[[ Entries provided open ]]

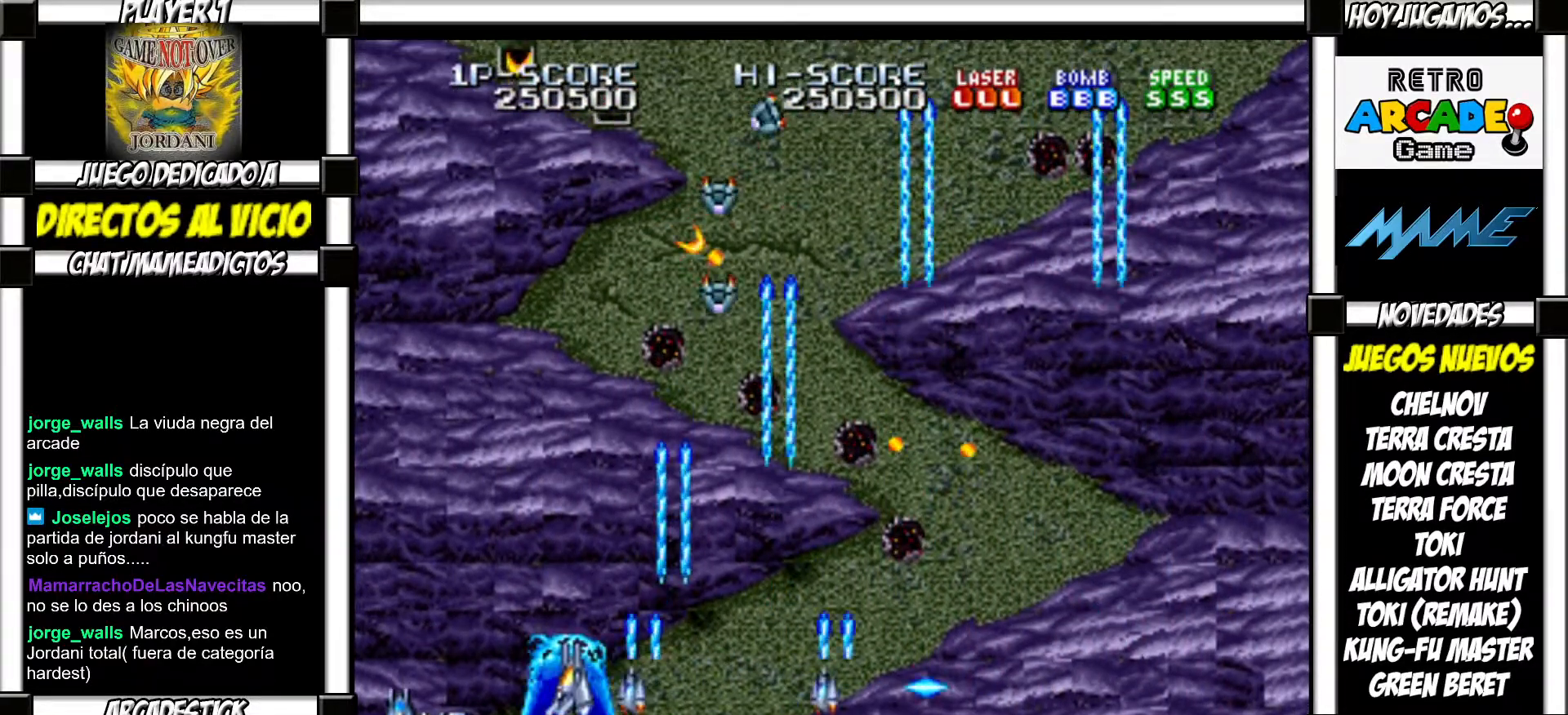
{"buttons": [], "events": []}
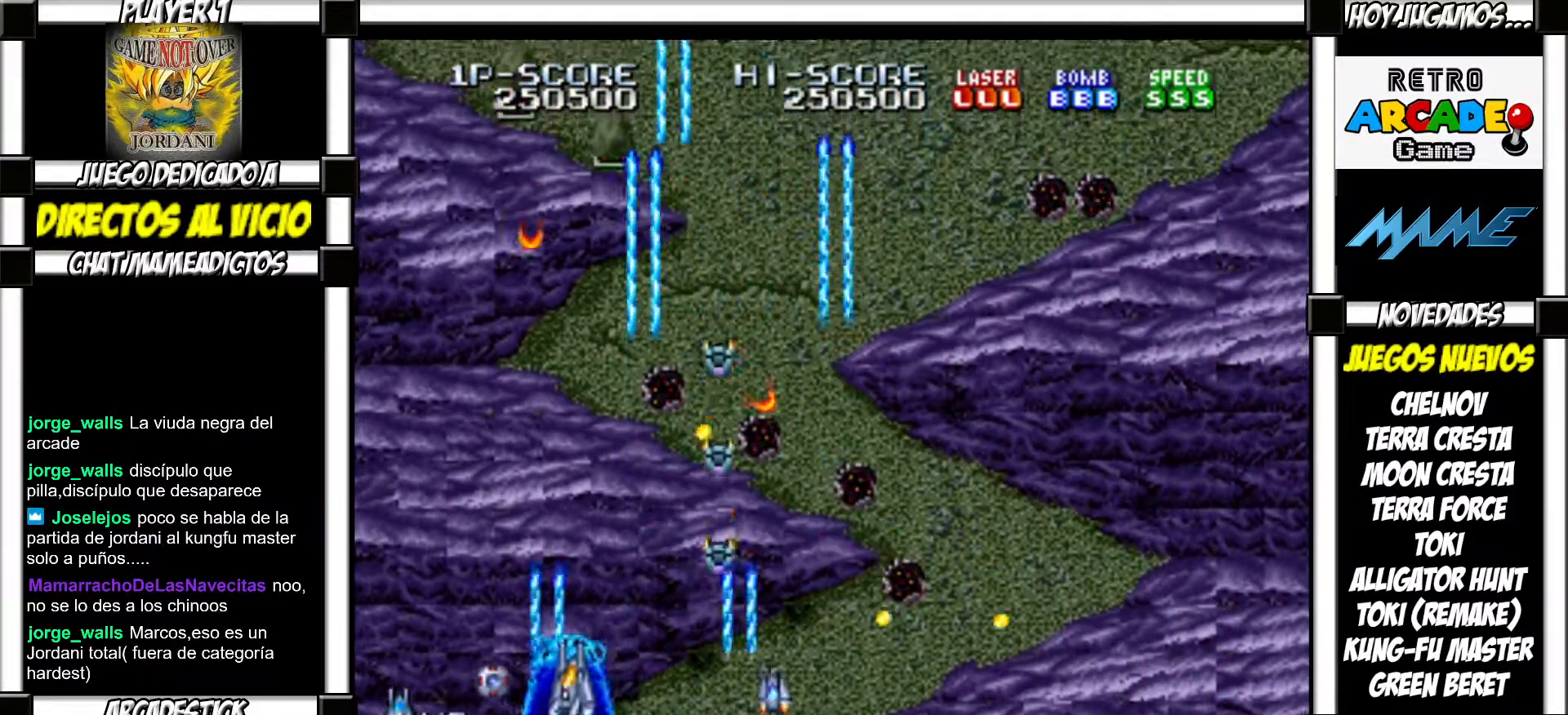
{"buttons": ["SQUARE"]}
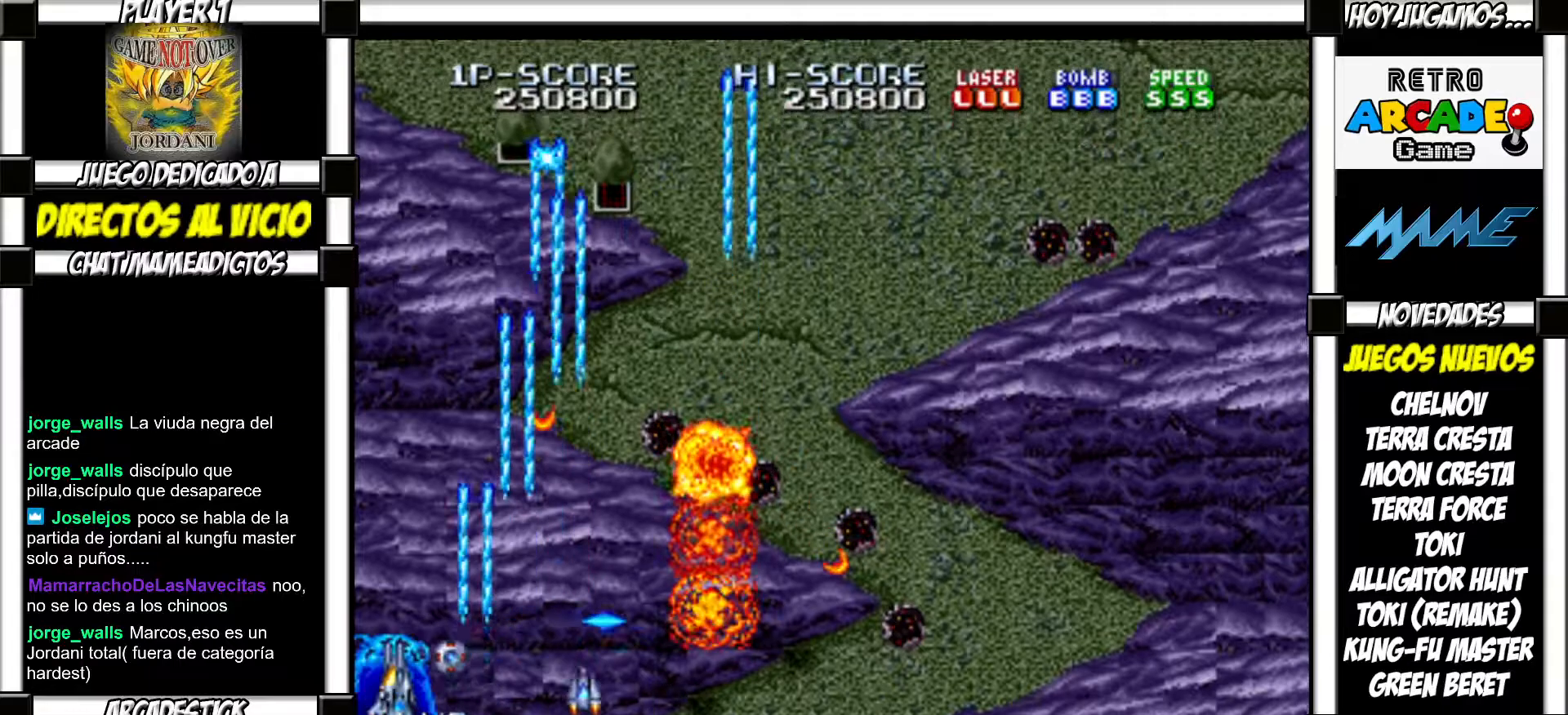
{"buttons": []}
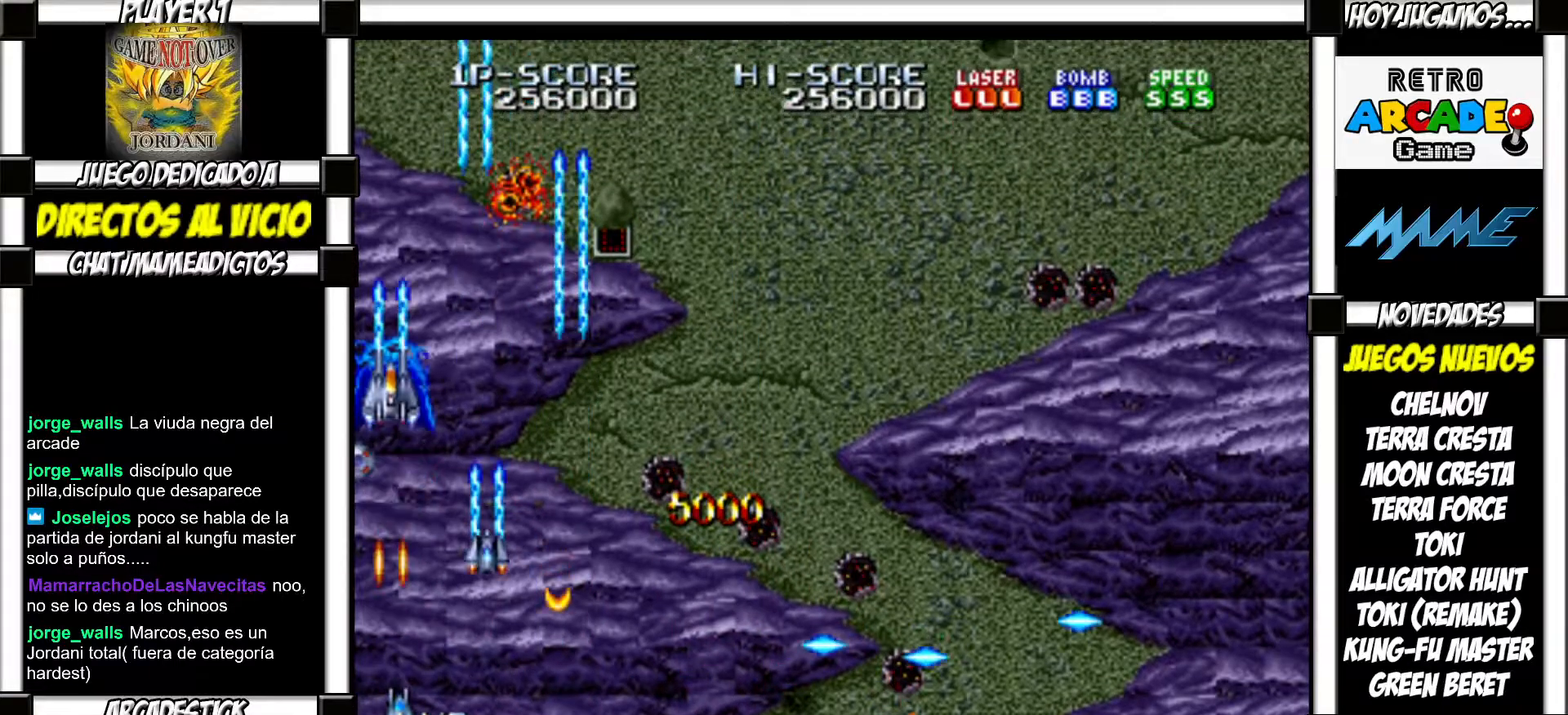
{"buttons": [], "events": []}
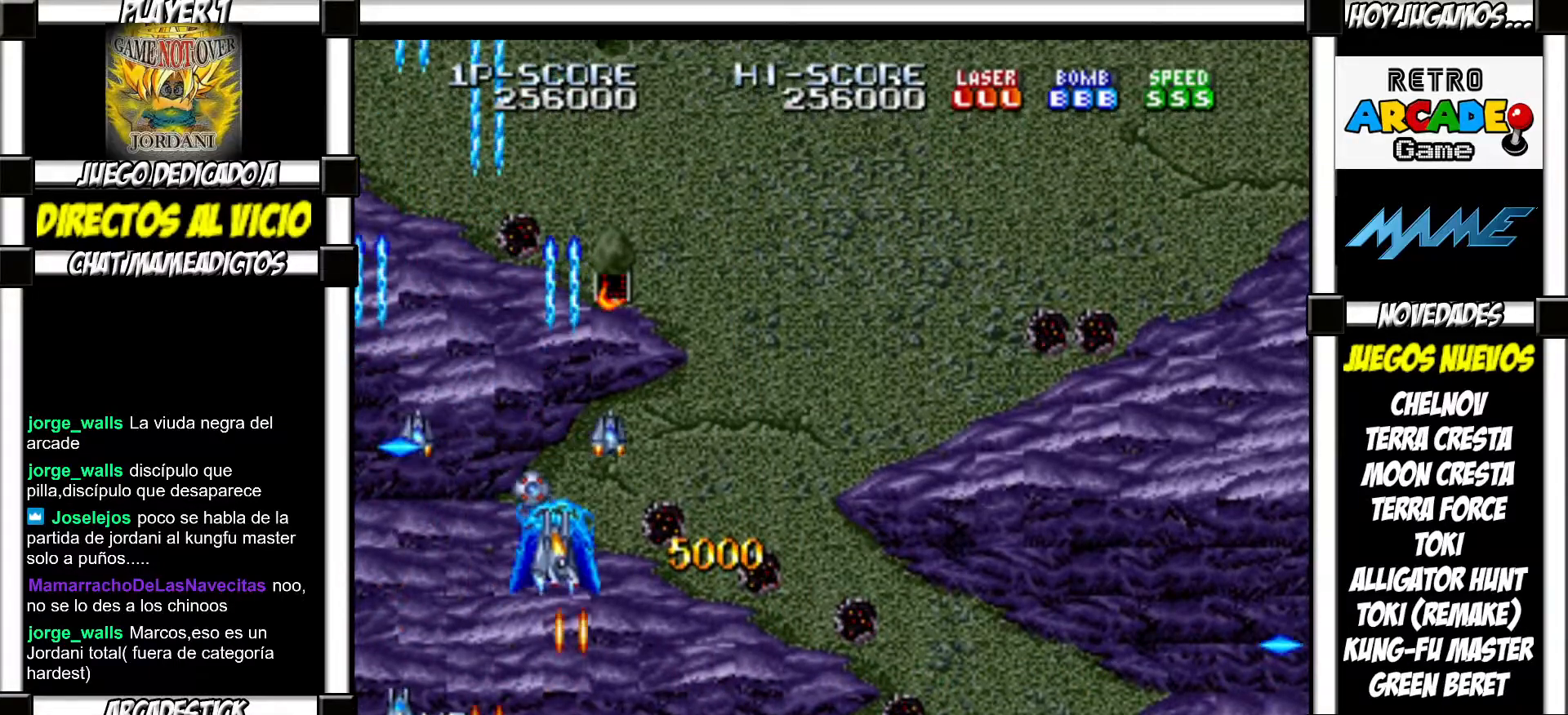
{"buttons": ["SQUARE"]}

[[ Entries provided closed ]]

Quote every record above exactly, omitting any pictures they contain.

**Response**
{"buttons": [], "events": []}
{"buttons": ["SQUARE"]}
{"buttons": []}
{"buttons": [], "events": []}
{"buttons": ["SQUARE"]}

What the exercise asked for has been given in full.